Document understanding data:
•••
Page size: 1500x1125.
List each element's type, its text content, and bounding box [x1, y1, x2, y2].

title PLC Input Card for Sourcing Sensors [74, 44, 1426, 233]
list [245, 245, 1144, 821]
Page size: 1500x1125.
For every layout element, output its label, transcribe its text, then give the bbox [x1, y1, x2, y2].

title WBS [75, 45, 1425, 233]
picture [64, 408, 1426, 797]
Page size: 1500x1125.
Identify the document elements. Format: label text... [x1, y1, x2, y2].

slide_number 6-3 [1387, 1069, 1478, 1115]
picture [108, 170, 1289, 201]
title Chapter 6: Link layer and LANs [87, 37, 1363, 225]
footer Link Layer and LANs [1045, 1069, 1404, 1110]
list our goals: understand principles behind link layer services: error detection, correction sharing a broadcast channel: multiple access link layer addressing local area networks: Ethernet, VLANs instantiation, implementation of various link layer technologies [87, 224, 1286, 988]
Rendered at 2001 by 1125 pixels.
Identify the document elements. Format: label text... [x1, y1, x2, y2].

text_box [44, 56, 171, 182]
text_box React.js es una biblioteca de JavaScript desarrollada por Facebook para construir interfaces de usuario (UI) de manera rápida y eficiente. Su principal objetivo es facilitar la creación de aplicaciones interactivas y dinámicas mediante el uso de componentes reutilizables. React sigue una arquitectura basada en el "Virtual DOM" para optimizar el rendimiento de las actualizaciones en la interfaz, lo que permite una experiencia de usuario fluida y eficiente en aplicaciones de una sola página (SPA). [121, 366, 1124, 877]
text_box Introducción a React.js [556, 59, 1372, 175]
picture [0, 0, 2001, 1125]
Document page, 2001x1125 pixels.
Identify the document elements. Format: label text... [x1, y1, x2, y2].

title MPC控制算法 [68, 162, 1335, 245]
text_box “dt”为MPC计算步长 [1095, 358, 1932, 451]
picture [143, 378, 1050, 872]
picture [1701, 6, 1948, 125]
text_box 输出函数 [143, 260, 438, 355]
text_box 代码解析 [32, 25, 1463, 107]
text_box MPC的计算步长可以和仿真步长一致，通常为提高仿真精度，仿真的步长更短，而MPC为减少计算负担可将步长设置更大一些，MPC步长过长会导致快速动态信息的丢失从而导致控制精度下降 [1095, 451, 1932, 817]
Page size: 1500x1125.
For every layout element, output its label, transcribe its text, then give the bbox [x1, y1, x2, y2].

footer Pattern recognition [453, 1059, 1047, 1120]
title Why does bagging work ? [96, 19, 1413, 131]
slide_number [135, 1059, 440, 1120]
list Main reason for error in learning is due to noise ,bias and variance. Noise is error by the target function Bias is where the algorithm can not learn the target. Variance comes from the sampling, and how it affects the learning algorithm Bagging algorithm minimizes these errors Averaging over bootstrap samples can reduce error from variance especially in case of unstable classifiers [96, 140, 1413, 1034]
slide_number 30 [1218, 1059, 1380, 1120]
•••
### WORK ORDER
Give every entry back unchanged. Leave none out.

### ANSWER SECTION
Page size: 1500x1125.
List each element's type, its text content, and bounding box [x1, y1, x2, y2].

title PLC Input Card for Sourcing Sensors [74, 44, 1426, 233]
list [245, 245, 1144, 821]
Page size: 1500x1125.
For every layout element, output its label, transcribe its text, then give the bbox [x1, y1, x2, y2].

title WBS [75, 45, 1425, 233]
picture [64, 408, 1426, 797]
Page size: 1500x1125.
Identify the document elements. Format: label text... [x1, y1, x2, y2].

slide_number 6-3 [1387, 1069, 1478, 1115]
picture [108, 170, 1289, 201]
title Chapter 6: Link layer and LANs [87, 37, 1363, 225]
footer Link Layer and LANs [1045, 1069, 1404, 1110]
list our goals: understand principles behind link layer services: error detection, correction sharing a broadcast channel: multiple access link layer addressing local area networks: Ethernet, VLANs instantiation, implementation of various link layer technologies [87, 224, 1286, 988]
Rendered at 2001 by 1125 pixels.
Identify the document elements. Format: label text... [x1, y1, x2, y2].

text_box [44, 56, 171, 182]
text_box React.js es una biblioteca de JavaScript desarrollada por Facebook para construir interfaces de usuario (UI) de manera rápida y eficiente. Su principal objetivo es facilitar la creación de aplicaciones interactivas y dinámicas mediante el uso de componentes reutilizables. React sigue una arquitectura basada en el "Virtual DOM" para optimizar el rendimiento de las actualizaciones en la interfaz, lo que permite una experiencia de usuario fluida y eficiente en aplicaciones de una sola página (SPA). [121, 366, 1124, 877]
text_box Introducción a React.js [556, 59, 1372, 175]
picture [0, 0, 2001, 1125]
Document page, 2001x1125 pixels.
Identify the document elements. Format: label text... [x1, y1, x2, y2].

title MPC控制算法 [68, 162, 1335, 245]
text_box “dt”为MPC计算步长 [1095, 358, 1932, 451]
picture [143, 378, 1050, 872]
picture [1701, 6, 1948, 125]
text_box 输出函数 [143, 260, 438, 355]
text_box 代码解析 [32, 25, 1463, 107]
text_box MPC的计算步长可以和仿真步长一致，通常为提高仿真精度，仿真的步长更短，而MPC为减少计算负担可将步长设置更大一些，MPC步长过长会导致快速动态信息的丢失从而导致控制精度下降 [1095, 451, 1932, 817]
Page size: 1500x1125.
For every layout element, output its label, transcribe its text, then give the bbox [x1, y1, x2, y2].

footer Pattern recognition [453, 1059, 1047, 1120]
title Why does bagging work ? [96, 19, 1413, 131]
slide_number [135, 1059, 440, 1120]
list Main reason for error in learning is due to noise ,bias and variance. Noise is error by the target function Bias is where the algorithm can not learn the target. Variance comes from the sampling, and how it affects the learning algorithm Bagging algorithm minimizes these errors Averaging over bootstrap samples can reduce error from variance especially in case of unstable classifiers [96, 140, 1413, 1034]
slide_number 30 [1218, 1059, 1380, 1120]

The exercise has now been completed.